7.3 Intermittency - observations and impacts

An example of the impact of solar intermittency on generation output was presented by PEPCO Holdings Inc. for the Atlantic City Convention Centre PV system, as shown in Figure 68 [58]. The red line shows irradiance (scaled) and the blue line shows total system output (in kW) with data obtained every one minute. A direct relationship between solar irradiance and corresponding PV generation output can be seen for the three plots.

Figure 68 PV power output for three consecutive days at the Atlantic City Convention Centre [58]

The net load on a particular electrical feeder, both before and after the installation of a 1.7 MW PV plant, is shown in Figure 69. The variability of net load on a partly cloudy day after the installation of the PV plant, as seen in the middle plot, is much larger than the variability due to load alone, shown in the top plot of Figure 69. It is also worth noting the difference in net load between the clear and partly cloudy days (two bottom plots of Figure 69) with PV having minimal impact on the net load variability for the clear day.

Figure 69 Net load before and after PV on PEPCO feeder [58]

Ramp Rates and Flicker

As the output of any solar system is insolation dependent, curtailment of output is often required to maintain system balance. Figure 70 from [7] shows the kind of occurrences of various curtailment and ramp-up rates for a 500 kW PV system. One-second data was used in this analysis. The penetration percentage is not given here. The highest number of occurrences in the 500 kW system were for ramp rates between 8 kW/sec and 10 kW/sec, which correspond to 0.48 MW/ min and 0.6 MW/min respectively. An interesting comparison between the fluctuations caused by PV due to cloud transits and other loads is shown on a flicker curve for incandescent lamps in Figure 71 [58]. PV sits at around 30 fluctuations per hour with a 0.6% voltage change, just below the boundary of visibility.

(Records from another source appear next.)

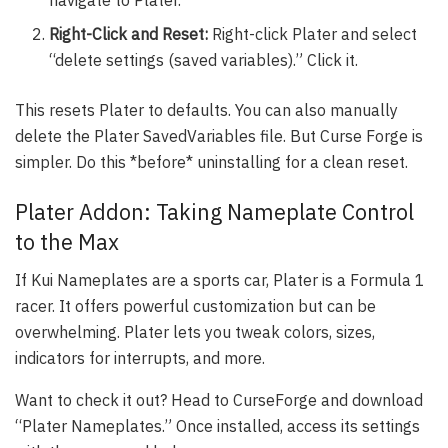
Right-Click and Reset:
Right-click Plater and select
“delete settings (saved variables).” Click it.
This resets Plater to defaults. You can also manually
delete the Plater SavedVariables file. But Curse Forge is
simpler. Do this *before* uninstalling for a clean reset.
Plater Addon: Taking Nameplate Control
to the Max
If Kui Nameplates are a sports car, Plater is a Formula 1
racer. It offers powerful customization but can be
overwhelming. Plater lets you tweak colors, sizes,
indicators for interrupts, and more.
Want to check it out? Head to CurseForge and download
“Plater Nameplates.” Once installed, access its settings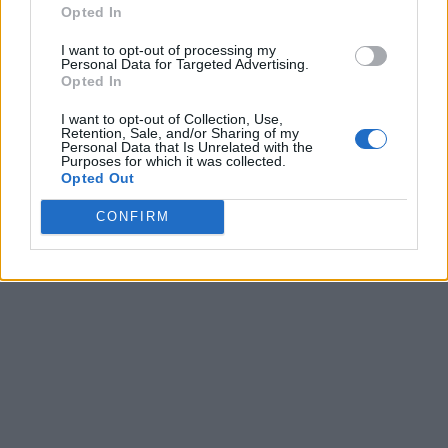
Opted In
I want to opt-out of processing my
Personal Data for Targeted Advertising.
Opted In
I want to opt-out of Collection, Use,
Retention, Sale, and/or Sharing of my
Personal Data that Is Unrelated with the
Purposes for which it was collected.
Opted Out
CONFIRM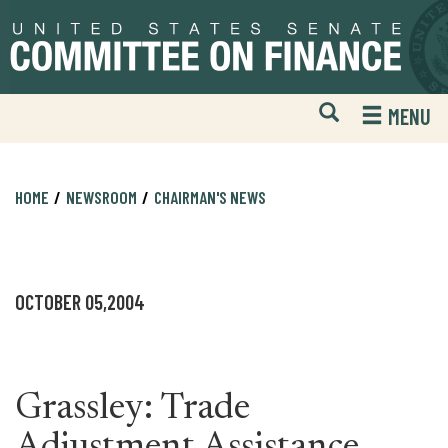
Skip
Skip
to
to
primary
content
navigation
Open
H
MENU
Mobile
S
Website
F
Search
HOME
NEWSROOM
CHAIRMAN'S NEWS
OCTOBER 05,2004
Grassley: Trade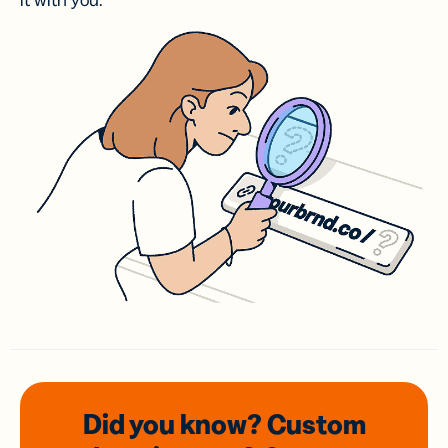
it with you.
Did you know? Custom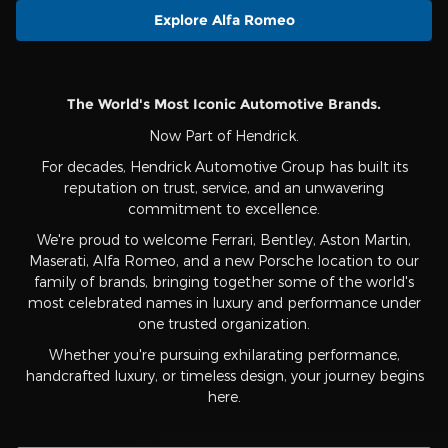
Explore Alfa Romeo
The World's Most Iconic Automotive Brands.
Now Part of Hendrick.
For decades, Hendrick Automotive Group has built its
reputation on trust, service, and an unwavering
commitment to excellence.
We're proud to welcome Ferrari, Bentley, Aston Martin,
Maserati, Alfa Romeo, and a new Porsche location to our
family of brands, bringing together some of the world's
most celebrated names in luxury and performance under
one trusted organization.
Whether you're pursuing exhilarating performance,
handcrafted luxury, or timeless design, your journey begins
here.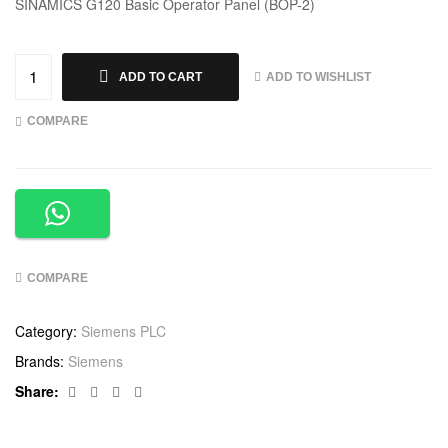
SINAMICS G120 Basic Operator Panel (BOP-2)
ADD TO WISHLIST
ADD TO CART
COMPARE
COMPARE
Category:
Siemens PLC
Brands:
Siemens
Facebook
Twitter
Linkedin
Google+
Share: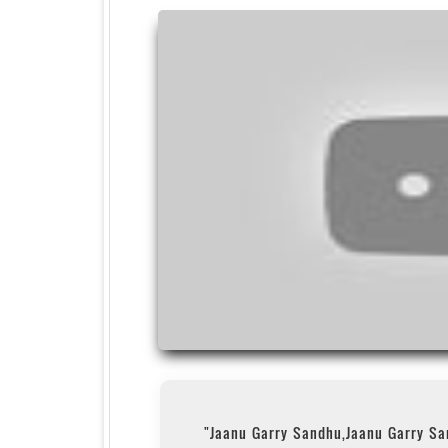
"Jaanu Garry Sandhu,Jaanu Garry S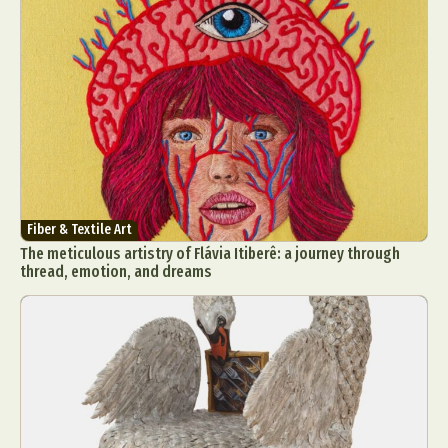
Fiber & Textile Art
The meticulous artistry of Flávia Itiberê: a journey through
thread, emotion, and dreams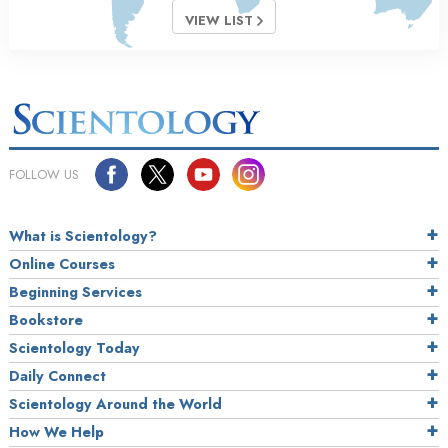
VIEW LIST
FOLLOW US
What is Scientology?
Online Courses
Beginning Services
Bookstore
Scientology Today
Daily Connect
Scientology Around the World
How We Help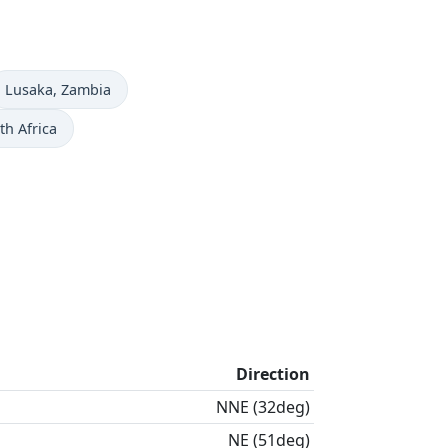
Time now in
Lusaka
, Zambia
th Africa
Direction
NNE (32deg)
NE (51deg)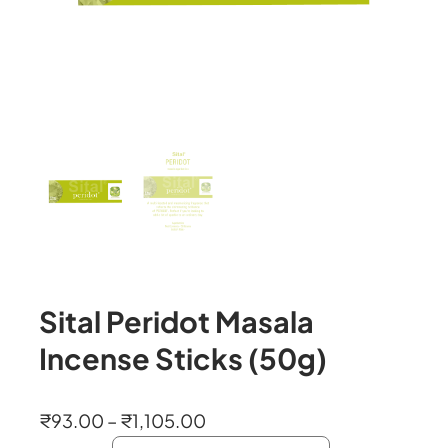
Sital Peridot Masala
Incense Sticks (50g)
P
₹
93.00
–
₹
1,105.00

Figure 70 Curtailment and ramp-up rates for a 500 kW system [58]

Figure 71 Flicker guidelines [58]

Impacts of increased PV penetration

PEPCO reported that the severity of the impact of distributed PV generation on a feeder depends on a number of factors, including [58]:

  • electrical characteristics of the feeder looking back at the electric system from the location of the DG (distributed generation)
  • daily load profiles during various times of the year
  • maximum output of DG
  • substation transformer ratings
  • locations and settings of regulators, capacitors, and reclosers.

The issues arising from increased PV penetration in Hawaii [52] are:

  • displacement of generation performing critical grid services
  • increased variability making frequency control more challenging
  • lack of visibility and control
  • aggregate loss of PV during faults and contingencies (due to under-voltage and under-frequency)
  • excess energy from non-dispatchable sources.

Over-voltage is seen as a major issue caused by distributed PV generation. An example was obtained from the Ohta City Project in Japan where 73% of possible energy output from a PV system had to be curtailed for the purpose of voltage regulation, as shown in Figure 72 [53].

Figure 72 PV Curtailment Ohta City Project, Japan [53]

In general, the issues Japan is currently experiencing, and expects to see more of with increased PV penetration, are:

  • distribution level
    • voltage and power flow fluctuations
    • electrical islanding
  • system level
    • frequency instability
    • difficulty in scheduling generation
    • transmission expansion requirements for new renewable energy sites.

The reduction in variability from spatial diversity in the Osaka area of Japan is shown in Figure 73 [53]. A significant amount of reduction in variability is seen for spatial diversity of 20 kms or more.

Figure 73 Smoothing effect due to spatial diversity in the Osaka area of Japan [53]

Spain is currently facing a number of challenges integrating RES into their electric system and these include [55]:

  • generation is not well correlated with consumption
  • balancing generation and demand during off-peak hours
  • variability and predictability
  • dynamic behaviour during disturbances
  • provision of ancillary services is impacted with increased non-dispatchable generation.

To solve some of the abovementioned issues associated with an increased penetration of solar power in Spain, the following needs to be achieved [59]:

  • load demand balance will need to be satisfied at the distribution level
  • technical constraints to increased penetration are voltage regulation and reverse power flow
  • new technologies require complex communication and control but may reduce required investment in network reinforcement.